I arrived at the brewhouse near the lab in time to eat some pizza and have a couple of good beers with my student and our colleagues from Argonne. It was fun to talk and catch up, but bittersweet knowing that one of my ANL colleagues was leaving the field. This had caused some disruption in our mutual plans – the work that my student and I do in conjunction with the experts at the laboratory – but part of my visit was to help understand the path forward and make sure there was continuity and an understanding that we are still looking forward to continuing mutual and joint work on ATLAS. Being able to spend time working with colleagues at Argonne has been a delight, as they are working both on interesting detector hardware and interesting physics ideas. There is overlaps in my physics interests with theirs, and since Argonne is host to an ATLAS analysis center it’s rewarding for my student to be there until he can be at CERN later this year.

For fun, one of my Argonne colleagues took us on a tour of an old accelerator complex at the laboratory, not far from the offices where we work. I shot a panorama of the tunnel that once held the accelerator (see below). I love accelerator tunnels. Not only did we have to go underground and walk around a little (in dim and dank corridors with long cable trays running along the wall) to get there, but we could walk the entire length of the accelerator tunnel itself given its relatively compact size. This was once the home of the “Zero Gradient Synchrotron,” or ZGS. You can learn more about it from Ref. [1].

A panorama of one section of the tunnel that once held the ZGS at Argonne National Laboratory.

On the Friday of that week, I had dinner in Oak Park with some old friends. I’d not been to that part of the Chicago metropolitan area before, and it was nice to get outside the lab a little and stretch my legs (and my car’s tires) for a change.

Back in Dallas

I returned to Dallas the following Saturday morning. I went refrigerator shopping and got that problem sorted out as quickly as I could. I also used the weekend to catch up on yard work, including making a new flower bed and planting in some existing ones. This was also a chance to get the trusty drip watering system back up to par and check on the rain barrels, which are still going all these years after I first set them up on the side of the house. The weather here has been beautiful, going as high as 88F this past week. Of course, it’s nice now but given the weather patterns across the globe driven, in part, by man-made climate change this likely is also the harbinger of a terrible, awful summer here in North Texas.

A busy week at SMU

The week was busier at SMU than I had anticipated it would be. We had a great seminar on Monday from Sean Bryan, a post-doctoral researcher at Arizona State University working on using novel technology to observe microwaves from the big bang and distant galaxies. His big bang experiment, “Spider,” is likely to have something new to say in the coming year or so about what is called “B-mode polarization” – a thumbprint of gravitational waves that should have been left in the light from the big bang. Such a feature would tell us a lot more about how the universe evolved – especially about how it might have inflated from a quantum-dominated scale to a macroscopic scale in under a second.

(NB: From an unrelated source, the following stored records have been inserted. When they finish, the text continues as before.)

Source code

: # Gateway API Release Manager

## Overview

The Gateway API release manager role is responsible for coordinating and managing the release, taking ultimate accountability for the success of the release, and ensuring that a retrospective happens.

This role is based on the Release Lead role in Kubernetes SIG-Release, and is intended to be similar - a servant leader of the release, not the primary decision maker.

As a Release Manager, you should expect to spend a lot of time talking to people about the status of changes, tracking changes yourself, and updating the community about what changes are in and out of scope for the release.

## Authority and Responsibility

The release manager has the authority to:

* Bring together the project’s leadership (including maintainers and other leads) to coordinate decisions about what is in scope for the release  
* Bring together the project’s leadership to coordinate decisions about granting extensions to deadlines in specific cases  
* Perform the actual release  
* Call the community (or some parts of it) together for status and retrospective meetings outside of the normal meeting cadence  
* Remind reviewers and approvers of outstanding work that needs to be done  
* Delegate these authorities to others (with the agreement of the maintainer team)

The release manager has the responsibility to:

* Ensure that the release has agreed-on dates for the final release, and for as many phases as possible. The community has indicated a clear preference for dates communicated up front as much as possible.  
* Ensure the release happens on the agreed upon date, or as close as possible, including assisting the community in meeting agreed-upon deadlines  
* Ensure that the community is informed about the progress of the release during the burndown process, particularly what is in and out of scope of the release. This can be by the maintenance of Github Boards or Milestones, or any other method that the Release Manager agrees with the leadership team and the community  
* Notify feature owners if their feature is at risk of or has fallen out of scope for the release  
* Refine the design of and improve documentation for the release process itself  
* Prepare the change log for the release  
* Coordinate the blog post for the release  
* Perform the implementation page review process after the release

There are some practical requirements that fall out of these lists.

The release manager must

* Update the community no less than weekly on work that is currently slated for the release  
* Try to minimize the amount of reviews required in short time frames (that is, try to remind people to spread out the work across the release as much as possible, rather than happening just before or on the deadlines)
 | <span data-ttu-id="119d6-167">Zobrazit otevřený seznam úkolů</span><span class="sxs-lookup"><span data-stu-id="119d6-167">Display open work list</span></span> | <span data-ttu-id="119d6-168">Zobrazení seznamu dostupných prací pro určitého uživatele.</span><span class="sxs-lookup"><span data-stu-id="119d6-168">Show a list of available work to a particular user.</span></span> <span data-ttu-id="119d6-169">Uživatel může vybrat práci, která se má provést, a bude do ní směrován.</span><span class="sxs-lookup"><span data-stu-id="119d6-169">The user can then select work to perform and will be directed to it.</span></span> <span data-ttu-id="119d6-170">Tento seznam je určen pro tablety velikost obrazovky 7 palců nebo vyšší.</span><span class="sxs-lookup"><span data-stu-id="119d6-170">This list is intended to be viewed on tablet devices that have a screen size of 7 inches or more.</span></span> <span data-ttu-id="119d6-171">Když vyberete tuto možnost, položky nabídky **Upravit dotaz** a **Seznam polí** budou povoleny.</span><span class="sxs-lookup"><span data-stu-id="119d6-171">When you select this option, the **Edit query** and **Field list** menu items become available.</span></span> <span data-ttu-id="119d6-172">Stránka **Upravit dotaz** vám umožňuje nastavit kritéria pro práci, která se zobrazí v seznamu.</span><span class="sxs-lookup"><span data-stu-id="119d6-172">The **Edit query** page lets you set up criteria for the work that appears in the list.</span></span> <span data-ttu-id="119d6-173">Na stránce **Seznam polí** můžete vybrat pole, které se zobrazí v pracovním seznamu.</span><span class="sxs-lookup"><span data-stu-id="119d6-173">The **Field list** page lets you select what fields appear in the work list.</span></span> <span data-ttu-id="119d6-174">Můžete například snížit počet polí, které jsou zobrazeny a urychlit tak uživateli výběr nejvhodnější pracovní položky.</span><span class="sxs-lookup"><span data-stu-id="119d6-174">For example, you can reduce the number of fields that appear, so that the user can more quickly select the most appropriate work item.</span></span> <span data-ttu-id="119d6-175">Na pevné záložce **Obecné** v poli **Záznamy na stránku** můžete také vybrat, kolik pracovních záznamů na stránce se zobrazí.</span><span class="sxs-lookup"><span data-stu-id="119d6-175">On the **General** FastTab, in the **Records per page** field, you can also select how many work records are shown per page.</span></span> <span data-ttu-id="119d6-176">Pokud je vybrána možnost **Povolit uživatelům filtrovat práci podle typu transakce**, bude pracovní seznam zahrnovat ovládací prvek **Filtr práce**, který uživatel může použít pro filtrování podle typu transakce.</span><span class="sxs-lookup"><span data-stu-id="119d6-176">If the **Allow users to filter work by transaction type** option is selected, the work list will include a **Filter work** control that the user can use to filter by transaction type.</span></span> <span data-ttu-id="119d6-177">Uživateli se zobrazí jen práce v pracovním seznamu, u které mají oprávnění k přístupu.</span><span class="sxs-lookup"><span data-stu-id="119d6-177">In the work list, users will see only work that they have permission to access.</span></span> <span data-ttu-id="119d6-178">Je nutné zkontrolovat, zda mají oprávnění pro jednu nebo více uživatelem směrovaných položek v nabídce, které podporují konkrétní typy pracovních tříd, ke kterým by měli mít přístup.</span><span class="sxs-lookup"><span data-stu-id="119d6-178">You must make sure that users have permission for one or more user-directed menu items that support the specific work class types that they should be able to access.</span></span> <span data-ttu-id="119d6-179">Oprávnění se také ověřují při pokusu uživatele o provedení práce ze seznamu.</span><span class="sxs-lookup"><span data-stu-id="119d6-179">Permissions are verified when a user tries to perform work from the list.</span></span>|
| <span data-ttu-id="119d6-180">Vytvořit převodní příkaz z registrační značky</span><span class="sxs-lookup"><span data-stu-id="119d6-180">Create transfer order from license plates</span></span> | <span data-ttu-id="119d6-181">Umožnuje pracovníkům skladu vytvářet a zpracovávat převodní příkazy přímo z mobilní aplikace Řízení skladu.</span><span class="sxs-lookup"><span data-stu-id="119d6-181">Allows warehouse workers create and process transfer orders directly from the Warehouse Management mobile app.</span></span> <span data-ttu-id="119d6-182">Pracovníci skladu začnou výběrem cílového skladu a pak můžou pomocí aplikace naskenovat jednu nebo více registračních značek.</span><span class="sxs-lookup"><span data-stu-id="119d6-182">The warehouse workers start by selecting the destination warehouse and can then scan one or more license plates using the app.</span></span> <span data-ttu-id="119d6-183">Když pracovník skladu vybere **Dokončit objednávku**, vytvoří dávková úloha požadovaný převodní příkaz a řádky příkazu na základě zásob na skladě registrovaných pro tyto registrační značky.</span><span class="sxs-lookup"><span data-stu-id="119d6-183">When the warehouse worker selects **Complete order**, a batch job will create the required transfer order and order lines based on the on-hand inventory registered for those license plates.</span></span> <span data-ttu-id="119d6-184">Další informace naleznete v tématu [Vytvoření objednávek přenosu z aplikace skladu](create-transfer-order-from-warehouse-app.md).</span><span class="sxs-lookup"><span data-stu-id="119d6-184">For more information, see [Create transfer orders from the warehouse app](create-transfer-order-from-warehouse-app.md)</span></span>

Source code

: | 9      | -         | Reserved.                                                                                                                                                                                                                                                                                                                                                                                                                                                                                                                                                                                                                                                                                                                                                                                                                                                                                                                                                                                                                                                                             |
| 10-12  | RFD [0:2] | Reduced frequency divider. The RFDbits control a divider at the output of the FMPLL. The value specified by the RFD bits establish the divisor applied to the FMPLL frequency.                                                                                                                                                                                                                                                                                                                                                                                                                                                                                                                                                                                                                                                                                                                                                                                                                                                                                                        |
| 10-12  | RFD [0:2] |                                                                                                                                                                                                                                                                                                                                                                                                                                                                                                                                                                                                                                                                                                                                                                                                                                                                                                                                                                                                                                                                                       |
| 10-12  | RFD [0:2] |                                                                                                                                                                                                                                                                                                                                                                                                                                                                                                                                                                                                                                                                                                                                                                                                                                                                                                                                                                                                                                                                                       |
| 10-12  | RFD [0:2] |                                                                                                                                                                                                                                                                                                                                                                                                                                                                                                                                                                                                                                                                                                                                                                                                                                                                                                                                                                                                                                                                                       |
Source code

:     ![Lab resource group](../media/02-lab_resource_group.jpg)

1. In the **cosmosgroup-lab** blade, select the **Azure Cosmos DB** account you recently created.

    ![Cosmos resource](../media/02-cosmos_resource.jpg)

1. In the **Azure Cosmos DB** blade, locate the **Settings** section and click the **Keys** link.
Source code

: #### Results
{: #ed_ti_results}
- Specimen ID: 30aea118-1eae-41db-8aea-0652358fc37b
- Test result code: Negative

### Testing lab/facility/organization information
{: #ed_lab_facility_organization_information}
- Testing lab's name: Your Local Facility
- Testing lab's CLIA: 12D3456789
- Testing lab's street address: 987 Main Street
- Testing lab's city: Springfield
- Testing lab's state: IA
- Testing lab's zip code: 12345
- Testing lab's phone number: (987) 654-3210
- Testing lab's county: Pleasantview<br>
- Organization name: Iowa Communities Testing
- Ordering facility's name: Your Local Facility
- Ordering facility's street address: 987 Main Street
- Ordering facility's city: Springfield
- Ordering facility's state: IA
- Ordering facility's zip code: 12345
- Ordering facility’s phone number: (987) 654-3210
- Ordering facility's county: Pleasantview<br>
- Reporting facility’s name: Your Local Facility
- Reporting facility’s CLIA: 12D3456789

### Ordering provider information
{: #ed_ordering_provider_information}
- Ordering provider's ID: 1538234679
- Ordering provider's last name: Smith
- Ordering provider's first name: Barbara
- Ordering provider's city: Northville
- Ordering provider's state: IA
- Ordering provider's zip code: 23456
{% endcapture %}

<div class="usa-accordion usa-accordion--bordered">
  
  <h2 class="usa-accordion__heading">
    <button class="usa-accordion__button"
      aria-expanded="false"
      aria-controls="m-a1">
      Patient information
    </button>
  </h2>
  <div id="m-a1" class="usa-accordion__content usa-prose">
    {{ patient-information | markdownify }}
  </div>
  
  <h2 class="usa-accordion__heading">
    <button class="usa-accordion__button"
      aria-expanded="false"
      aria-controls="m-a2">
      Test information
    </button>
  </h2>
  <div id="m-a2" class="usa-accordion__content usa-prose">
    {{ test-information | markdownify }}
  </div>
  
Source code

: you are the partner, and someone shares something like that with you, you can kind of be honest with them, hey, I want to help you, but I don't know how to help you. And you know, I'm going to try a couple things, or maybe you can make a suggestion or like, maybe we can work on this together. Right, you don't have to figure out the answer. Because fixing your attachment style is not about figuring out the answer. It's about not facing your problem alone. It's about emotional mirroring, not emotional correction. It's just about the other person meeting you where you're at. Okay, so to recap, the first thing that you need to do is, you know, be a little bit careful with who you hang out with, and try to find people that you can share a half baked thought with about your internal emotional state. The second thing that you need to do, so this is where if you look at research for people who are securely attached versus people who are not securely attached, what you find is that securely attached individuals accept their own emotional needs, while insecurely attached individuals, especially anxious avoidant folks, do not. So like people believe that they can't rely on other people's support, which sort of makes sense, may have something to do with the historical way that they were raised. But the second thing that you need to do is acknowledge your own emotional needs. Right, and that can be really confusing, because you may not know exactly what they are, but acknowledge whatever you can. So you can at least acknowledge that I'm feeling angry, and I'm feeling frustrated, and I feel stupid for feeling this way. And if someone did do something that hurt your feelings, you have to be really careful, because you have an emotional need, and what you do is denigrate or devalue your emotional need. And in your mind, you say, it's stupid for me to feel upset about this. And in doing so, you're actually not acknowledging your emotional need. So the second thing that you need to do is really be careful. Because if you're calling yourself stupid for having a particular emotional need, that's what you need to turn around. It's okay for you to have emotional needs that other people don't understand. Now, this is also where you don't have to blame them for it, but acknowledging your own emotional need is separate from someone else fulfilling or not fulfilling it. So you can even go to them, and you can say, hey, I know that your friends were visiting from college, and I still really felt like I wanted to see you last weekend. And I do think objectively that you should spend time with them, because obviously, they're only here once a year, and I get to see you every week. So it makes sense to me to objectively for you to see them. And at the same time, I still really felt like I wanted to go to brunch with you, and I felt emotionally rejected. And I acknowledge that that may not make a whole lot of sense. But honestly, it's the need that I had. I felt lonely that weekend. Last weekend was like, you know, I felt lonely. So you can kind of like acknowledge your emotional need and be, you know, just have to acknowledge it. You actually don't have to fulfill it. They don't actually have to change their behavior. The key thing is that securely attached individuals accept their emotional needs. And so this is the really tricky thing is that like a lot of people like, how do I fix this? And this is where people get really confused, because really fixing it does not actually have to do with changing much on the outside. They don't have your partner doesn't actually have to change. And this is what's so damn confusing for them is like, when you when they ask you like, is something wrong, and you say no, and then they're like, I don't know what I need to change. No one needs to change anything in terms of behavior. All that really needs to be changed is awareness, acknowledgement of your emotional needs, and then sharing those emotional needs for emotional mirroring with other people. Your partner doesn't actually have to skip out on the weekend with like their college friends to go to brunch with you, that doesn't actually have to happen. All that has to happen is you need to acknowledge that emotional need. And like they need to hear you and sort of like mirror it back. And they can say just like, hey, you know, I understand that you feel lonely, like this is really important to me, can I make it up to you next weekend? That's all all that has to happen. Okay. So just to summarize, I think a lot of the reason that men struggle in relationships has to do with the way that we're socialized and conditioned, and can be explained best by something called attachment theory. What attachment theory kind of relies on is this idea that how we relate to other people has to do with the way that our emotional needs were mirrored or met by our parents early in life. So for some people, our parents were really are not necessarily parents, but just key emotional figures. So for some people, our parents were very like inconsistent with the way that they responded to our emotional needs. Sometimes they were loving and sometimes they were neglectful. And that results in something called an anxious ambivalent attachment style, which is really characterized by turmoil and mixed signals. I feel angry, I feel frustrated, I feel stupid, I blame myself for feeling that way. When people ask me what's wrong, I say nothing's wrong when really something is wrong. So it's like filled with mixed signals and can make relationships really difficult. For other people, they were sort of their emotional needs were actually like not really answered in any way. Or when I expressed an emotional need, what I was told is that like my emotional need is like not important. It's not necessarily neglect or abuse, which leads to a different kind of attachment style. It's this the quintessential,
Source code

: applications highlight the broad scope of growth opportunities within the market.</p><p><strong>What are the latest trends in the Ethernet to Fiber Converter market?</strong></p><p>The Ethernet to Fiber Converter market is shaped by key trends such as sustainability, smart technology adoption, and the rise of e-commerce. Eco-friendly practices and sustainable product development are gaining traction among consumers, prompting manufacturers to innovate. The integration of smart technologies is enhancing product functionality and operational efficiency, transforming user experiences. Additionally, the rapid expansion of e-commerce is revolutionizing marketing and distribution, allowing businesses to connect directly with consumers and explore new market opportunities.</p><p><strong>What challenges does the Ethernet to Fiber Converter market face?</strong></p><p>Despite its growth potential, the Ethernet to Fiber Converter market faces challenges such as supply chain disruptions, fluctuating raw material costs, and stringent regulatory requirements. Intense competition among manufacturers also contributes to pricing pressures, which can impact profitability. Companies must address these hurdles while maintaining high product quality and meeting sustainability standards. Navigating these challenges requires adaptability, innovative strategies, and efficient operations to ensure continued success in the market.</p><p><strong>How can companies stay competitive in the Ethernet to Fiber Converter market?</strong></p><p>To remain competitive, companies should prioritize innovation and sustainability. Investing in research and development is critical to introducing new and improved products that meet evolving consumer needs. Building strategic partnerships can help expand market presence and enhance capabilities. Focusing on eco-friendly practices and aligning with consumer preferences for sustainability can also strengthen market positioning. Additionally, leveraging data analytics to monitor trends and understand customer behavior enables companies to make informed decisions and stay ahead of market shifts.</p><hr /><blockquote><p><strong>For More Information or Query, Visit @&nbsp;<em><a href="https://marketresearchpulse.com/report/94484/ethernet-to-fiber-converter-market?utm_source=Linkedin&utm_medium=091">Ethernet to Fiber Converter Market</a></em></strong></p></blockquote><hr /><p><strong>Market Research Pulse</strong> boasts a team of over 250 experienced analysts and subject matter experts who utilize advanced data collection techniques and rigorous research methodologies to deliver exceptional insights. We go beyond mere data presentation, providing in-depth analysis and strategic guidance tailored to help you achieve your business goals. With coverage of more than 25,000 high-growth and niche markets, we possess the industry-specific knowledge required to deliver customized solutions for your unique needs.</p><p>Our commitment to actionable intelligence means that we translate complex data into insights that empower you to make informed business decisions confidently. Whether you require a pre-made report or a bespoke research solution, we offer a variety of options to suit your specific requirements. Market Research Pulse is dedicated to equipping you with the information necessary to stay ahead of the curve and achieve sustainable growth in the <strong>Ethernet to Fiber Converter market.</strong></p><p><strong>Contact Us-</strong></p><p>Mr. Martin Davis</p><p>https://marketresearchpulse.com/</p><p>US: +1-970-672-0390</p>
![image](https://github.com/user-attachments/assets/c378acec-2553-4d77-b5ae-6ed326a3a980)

We were also visited by a prospective graduate student mid-week and at the end of the week the University held its interviews for the Hunt and President’s Scholar programs. These are undergraduate candidates who’ve been accepted to SMU but also need to interview additionally for consideration for these scholar programs. I always like meeting these students and their families, who also participate in the events of Friday and tour the school while their children are busy with their interviews and classroom visits.

The coming week is my last one before I start traveling again. I’ve used this weekend to catch up on more yard and house work. The weather is still beautiful, and though I’m dealing with some kind of running-induced hip injury I am trying to spend some time moving around outside. Today, however, was mostly a day for recovering from this annoying mobility limiting problem.

[1] “History of the ZGS (Argonne, 1979)”. A. D. Krisch, Argonne Universities Association, Argonne National Laboratory, Argonne National Laboratory. ZGS Users Group
American Institute of Physics, 1980 – Science – 453 pages.